U.S. markets and stock exchange traded funds wobbled on the last trading day of 2020 but were still on pace for one of their best years, despite the swift turns caused by the Covid-19 pandemic, as unprecedented stimulus and a vaccine helped fuel the recovery.
On Thursday, the Invesco QQQ Trust (NASDAQ: QQQ) was 0.2% lower, the SPDR Dow Jones Industrial Average ETF (NYSEArca: DIA) was down 0.1%, and the iShares Core S&P 500 ETF (NYSEArca: IVV) was flat.
The markets pushed to record highs this week, but Wall Street’s three main indices eased a bit on Thursday.
“It’s end-of-year optimism and the market is looking ahead after a tumultuous trading year, given the COVID, the election and the Fed,” Andre Bakhos, managing director at New Vines Capital LLC, told Reuters.
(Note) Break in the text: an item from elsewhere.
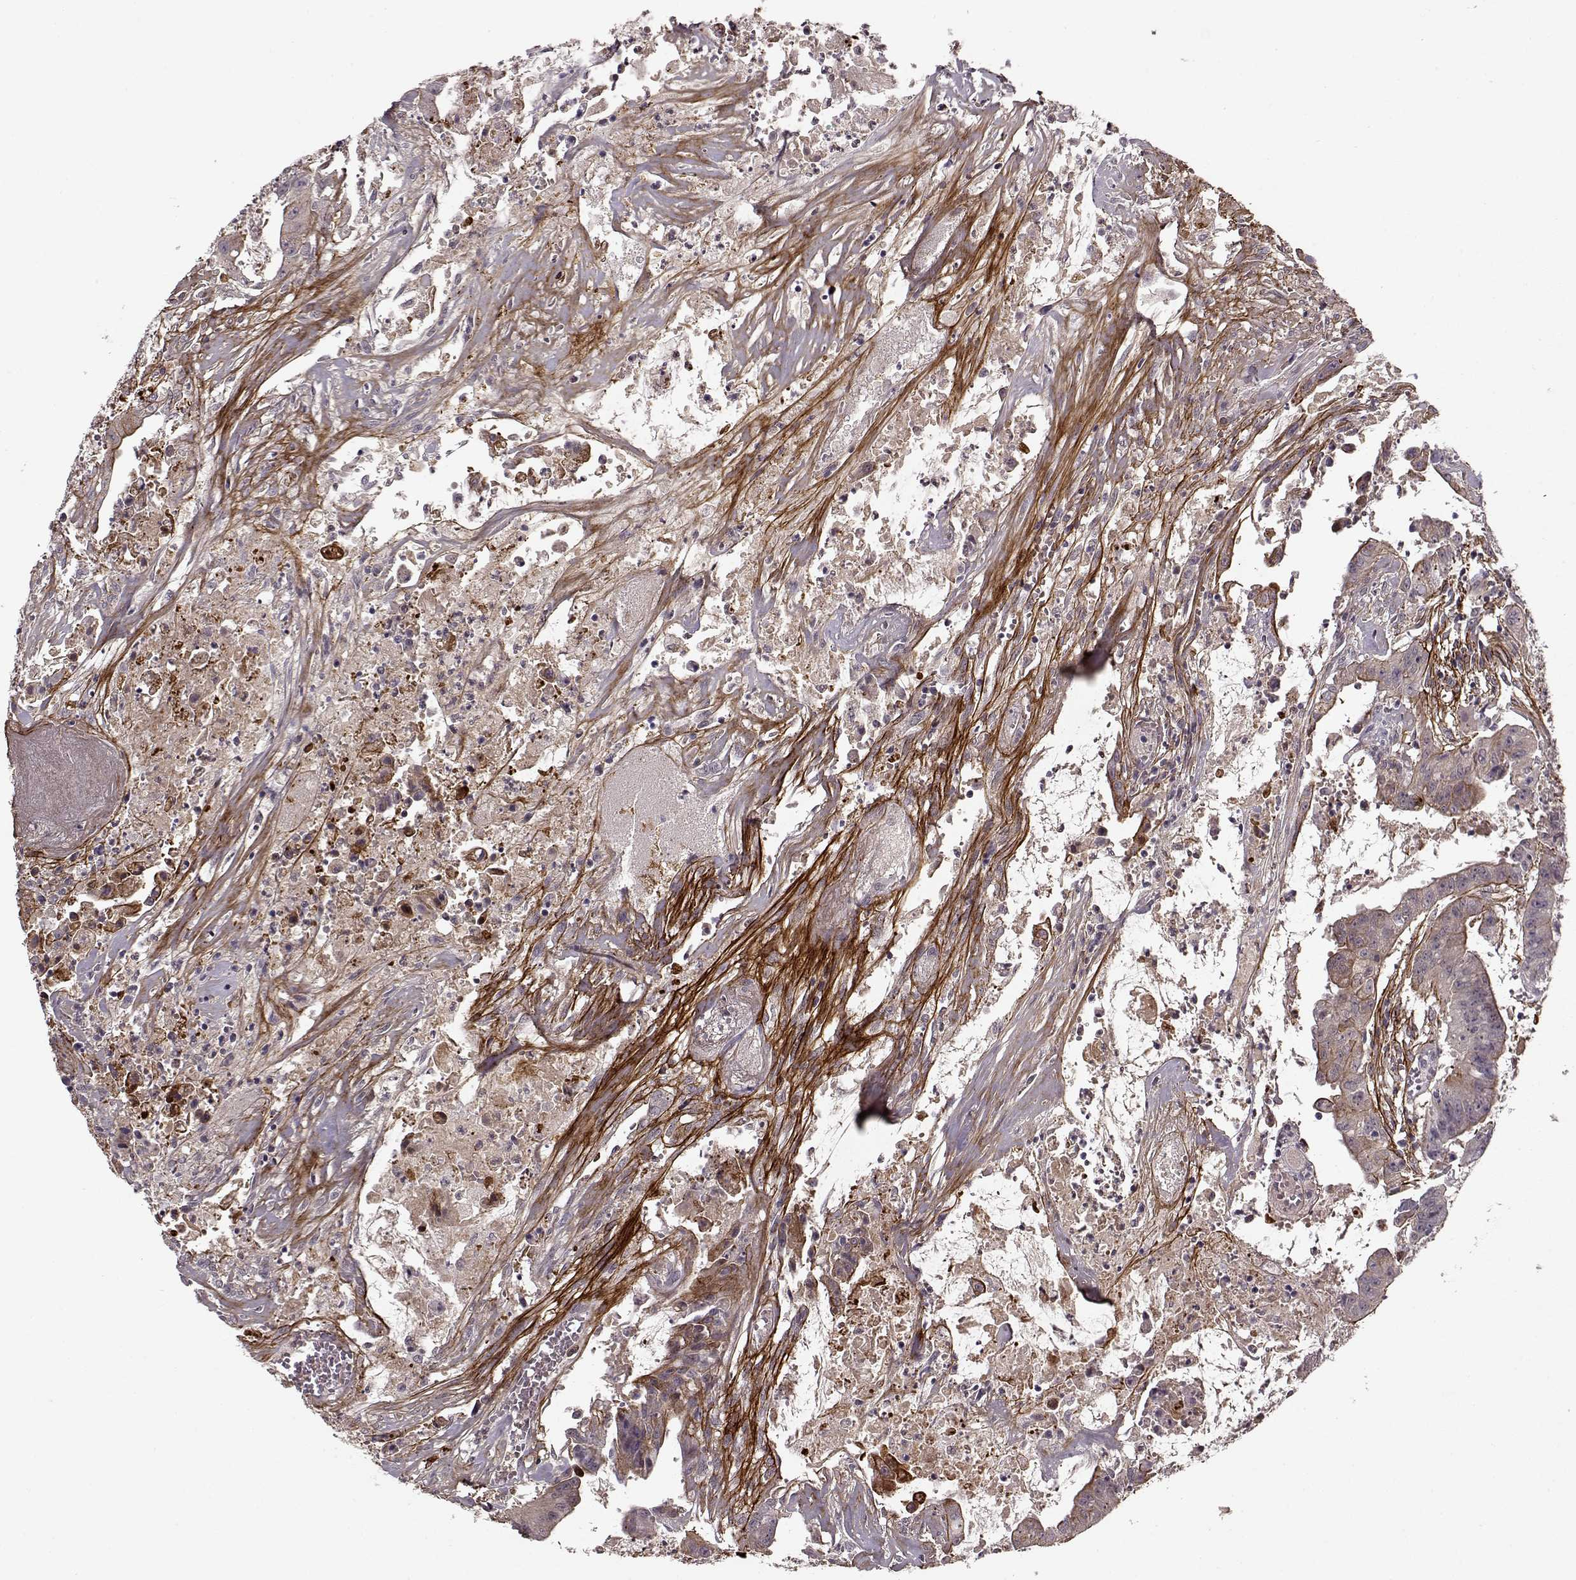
{"staining": {"intensity": "strong", "quantity": "25%-75%", "location": "cytoplasmic/membranous"}, "tissue": "colorectal cancer", "cell_type": "Tumor cells", "image_type": "cancer", "snomed": [{"axis": "morphology", "description": "Adenocarcinoma, NOS"}, {"axis": "topography", "description": "Colon"}], "caption": "A micrograph of adenocarcinoma (colorectal) stained for a protein displays strong cytoplasmic/membranous brown staining in tumor cells. (DAB = brown stain, brightfield microscopy at high magnification).", "gene": "DENND4B", "patient": {"sex": "male", "age": 33}}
The S&P 500 has rallied almost 70% since its March low, and it is now set for a more than 15% yearly gain. The Nasdaq was also set to record a 43% gain in its best yearly performance since 2009 after the rally in tech mega-caps like Alphabet, Microsoft, Apple, Facebook, and Netflix. The blue-chip Dow Jones Industrial Average is also showing a modest 6.4% gain.
Looking at the market sectors, seven sectors are on pace for a positive return this year with tech leading on a 41% gain. Energy is set for its worst yearly collapse in history.
“We have several of vaccines and it’s a general feeling of hope this country and the rest of the world will pull out of this and the economic activity although greatly damaged, will be back on track sooner than people have predicted,” Bakhos added.
On the economic front, a U.S. Labor Department report revealed the number of Americans filing for jobless claims fell for the second consecutive week but remains elevated nine months into the coronavirus crisis.